** Excerpt to read **
I also find instances of hilarity throughout his writings, such as in the story fragment about the Olympic swimmer who cannot swim. My funny bone is also tickled by numerous episodes in all three of Kafka’s (unfinished) novels: Josef K.’s visit to the painter Titorelli in The Trial, Karl Rossmann’s time with Brunelda in The Man Who Disappeared, and K.’s encounters with a whole host of kooky characters in The Castle. One of my favorite short stories is “Report to an Academy,” narrated by an ape who’s been forced to become human to gain some degree of freedom. Here we learn an intriguing set of elements (spitting, getting drunk . . .) that are said to constitute humanness, and hence freedom.

** What you will do **
A. Name the three novels by Kafka that the passage on Kafka mentions.
B. Answer these questions from the passage on Kafka:
(i) Whom does Josef K. visit in The Trial?
(ii) What is the Olympic swimmer in the story fragment unable to do?
(iii) Who narrates "Report to an Academy"?
C. From the passage on Kafka, extract the portion starting with "I also find" and going on through "and hence freedom.".
The data after this sentence is separate material and has no connection to the passage on Kafka.

** Dataset excerpt **
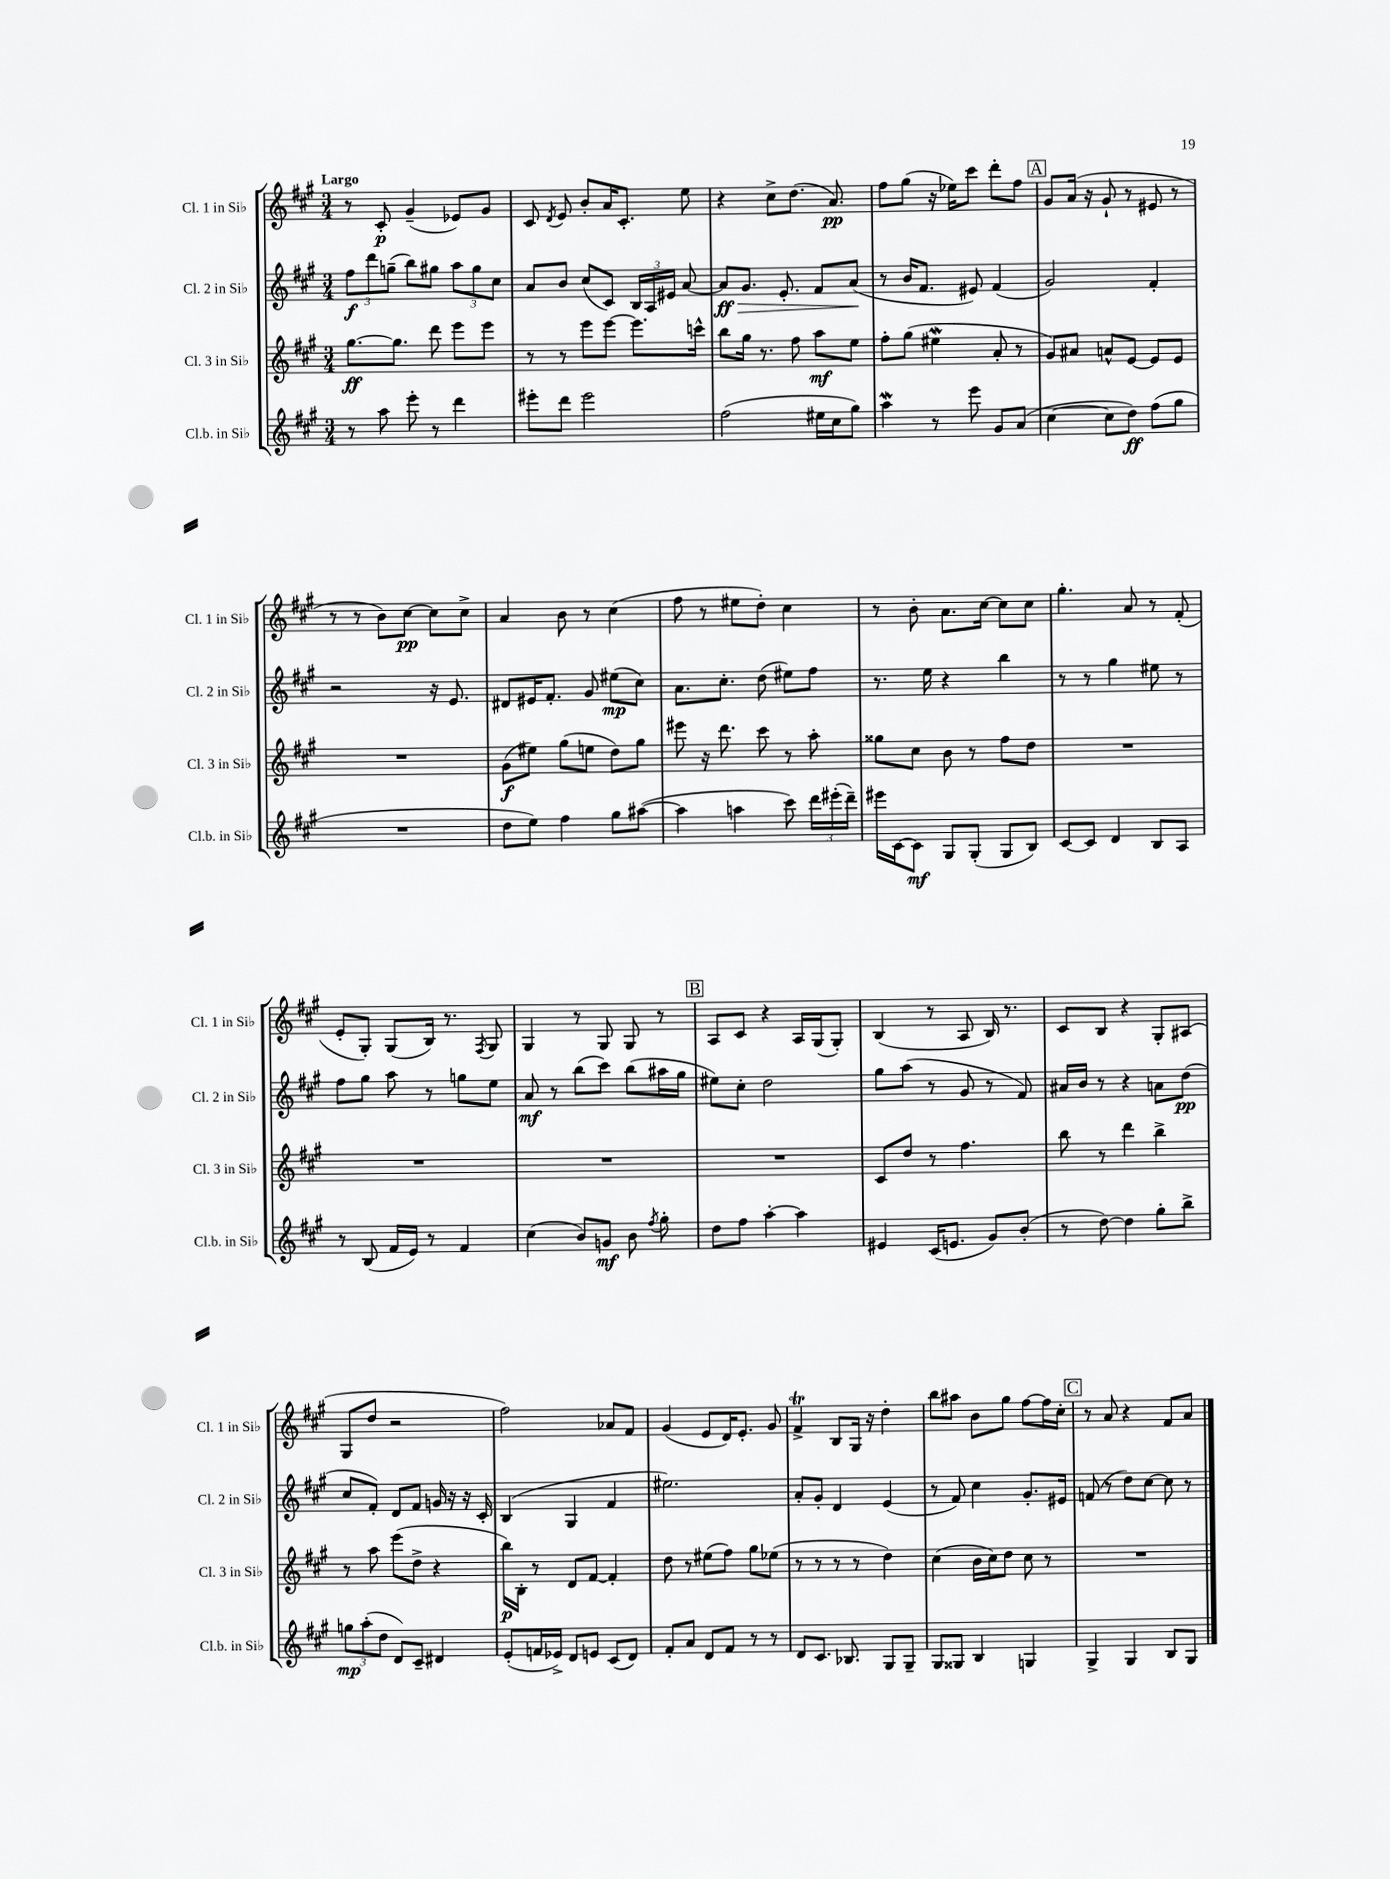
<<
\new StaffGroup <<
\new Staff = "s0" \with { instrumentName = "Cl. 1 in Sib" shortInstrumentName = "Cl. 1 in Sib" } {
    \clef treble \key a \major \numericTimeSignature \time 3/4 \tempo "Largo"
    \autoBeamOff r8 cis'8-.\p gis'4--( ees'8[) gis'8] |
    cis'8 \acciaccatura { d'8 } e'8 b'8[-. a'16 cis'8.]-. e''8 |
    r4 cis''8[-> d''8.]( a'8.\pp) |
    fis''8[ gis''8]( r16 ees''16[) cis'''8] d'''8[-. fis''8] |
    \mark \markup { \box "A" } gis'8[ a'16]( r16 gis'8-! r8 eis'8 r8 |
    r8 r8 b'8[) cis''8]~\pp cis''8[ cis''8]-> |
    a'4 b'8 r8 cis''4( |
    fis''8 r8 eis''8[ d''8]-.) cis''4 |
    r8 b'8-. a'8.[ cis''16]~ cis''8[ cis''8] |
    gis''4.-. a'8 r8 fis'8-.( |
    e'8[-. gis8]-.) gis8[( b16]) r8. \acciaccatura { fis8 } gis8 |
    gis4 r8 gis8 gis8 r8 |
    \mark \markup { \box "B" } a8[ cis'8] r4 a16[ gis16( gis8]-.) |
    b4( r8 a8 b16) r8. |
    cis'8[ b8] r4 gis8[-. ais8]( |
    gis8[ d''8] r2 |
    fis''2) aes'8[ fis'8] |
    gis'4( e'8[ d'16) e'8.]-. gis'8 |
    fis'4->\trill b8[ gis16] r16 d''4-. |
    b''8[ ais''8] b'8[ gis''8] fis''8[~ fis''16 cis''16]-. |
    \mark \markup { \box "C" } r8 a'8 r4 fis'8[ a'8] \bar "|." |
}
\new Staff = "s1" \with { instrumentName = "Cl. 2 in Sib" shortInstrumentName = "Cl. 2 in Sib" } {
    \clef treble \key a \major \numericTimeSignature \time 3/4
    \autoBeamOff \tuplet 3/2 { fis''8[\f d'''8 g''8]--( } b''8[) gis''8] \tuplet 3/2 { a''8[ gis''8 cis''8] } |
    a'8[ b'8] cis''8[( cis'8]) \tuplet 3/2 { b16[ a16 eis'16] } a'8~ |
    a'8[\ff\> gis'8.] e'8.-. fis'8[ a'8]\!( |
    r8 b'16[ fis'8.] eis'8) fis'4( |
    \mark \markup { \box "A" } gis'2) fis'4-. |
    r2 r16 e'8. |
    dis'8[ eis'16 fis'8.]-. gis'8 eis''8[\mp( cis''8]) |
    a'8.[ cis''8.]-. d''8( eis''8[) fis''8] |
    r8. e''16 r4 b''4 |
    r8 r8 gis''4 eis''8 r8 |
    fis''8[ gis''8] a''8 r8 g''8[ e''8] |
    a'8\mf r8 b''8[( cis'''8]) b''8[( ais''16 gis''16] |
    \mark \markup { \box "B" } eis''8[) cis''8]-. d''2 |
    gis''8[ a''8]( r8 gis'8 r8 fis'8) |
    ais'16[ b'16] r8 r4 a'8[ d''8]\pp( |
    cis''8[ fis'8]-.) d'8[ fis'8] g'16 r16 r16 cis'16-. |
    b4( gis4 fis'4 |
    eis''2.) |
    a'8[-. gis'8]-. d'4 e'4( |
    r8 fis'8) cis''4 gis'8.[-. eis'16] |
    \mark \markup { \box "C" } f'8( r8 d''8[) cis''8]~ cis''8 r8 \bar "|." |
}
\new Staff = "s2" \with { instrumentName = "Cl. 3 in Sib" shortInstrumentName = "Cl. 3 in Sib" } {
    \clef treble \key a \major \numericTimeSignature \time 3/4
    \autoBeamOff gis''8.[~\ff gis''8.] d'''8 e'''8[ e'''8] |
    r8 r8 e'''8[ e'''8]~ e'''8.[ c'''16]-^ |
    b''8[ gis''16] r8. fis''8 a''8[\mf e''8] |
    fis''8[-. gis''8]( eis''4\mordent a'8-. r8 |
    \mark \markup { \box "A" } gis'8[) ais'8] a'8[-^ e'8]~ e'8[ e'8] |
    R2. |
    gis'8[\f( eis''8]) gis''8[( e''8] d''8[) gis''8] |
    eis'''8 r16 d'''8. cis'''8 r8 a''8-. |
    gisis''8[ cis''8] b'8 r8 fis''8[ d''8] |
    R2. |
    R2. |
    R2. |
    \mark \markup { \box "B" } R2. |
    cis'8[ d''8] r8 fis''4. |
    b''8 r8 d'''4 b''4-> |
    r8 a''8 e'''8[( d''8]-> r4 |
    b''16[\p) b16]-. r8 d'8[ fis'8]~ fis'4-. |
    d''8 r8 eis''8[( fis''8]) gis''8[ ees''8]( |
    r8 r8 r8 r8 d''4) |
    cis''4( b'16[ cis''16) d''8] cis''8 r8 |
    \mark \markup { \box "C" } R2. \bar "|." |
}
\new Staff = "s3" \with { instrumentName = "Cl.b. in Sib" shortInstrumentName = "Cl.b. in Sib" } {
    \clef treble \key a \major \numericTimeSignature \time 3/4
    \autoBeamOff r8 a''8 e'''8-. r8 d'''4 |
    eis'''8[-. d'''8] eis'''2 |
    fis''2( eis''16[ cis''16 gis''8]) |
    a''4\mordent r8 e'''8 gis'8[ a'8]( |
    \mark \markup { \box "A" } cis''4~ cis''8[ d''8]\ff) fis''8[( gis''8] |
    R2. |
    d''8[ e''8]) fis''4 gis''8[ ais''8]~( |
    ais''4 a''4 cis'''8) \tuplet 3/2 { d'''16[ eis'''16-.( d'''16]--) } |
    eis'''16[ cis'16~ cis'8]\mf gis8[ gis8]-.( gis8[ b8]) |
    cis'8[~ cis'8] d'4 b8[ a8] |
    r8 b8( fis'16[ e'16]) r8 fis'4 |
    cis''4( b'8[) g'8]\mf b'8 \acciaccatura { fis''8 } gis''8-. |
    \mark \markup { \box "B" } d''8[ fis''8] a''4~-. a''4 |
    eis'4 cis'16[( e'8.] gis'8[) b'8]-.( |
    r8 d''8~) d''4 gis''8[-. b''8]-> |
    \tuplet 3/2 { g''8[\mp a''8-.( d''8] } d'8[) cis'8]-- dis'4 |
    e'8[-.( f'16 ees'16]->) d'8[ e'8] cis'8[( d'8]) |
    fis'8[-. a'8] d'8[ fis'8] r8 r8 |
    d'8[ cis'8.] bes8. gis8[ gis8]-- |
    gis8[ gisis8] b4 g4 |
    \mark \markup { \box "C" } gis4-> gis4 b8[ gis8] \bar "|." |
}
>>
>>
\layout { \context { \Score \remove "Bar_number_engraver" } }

** Responses to the exercise **
A.
The Trial
The Man Who Disappeared
The Castle

B.
(i) The painter Titorelli.
(ii) Swim.
(iii) An ape who's been forced to become human to gain some degree of freedom.

C.
I also find instances of hilarity throughout his writings, such as in the story fragment about the Olympic swimmer who cannot swim. My funny bone is also tickled by numerous episodes in all three of Kafka’s (unfinished) novels: Josef K.’s visit to the painter Titorelli in The Trial, Karl Rossmann’s time with Brunelda in The Man Who Disappeared, and K.’s encounters with a whole host of kooky characters in The Castle. One of my favorite short stories is “Report to an Academy,” narrated by an ape who’s been forced to become human to gain some degree of freedom. Here we learn an intriguing set of elements (spitting, getting drunk . . .) that are said to constitute humanness, and hence freedom.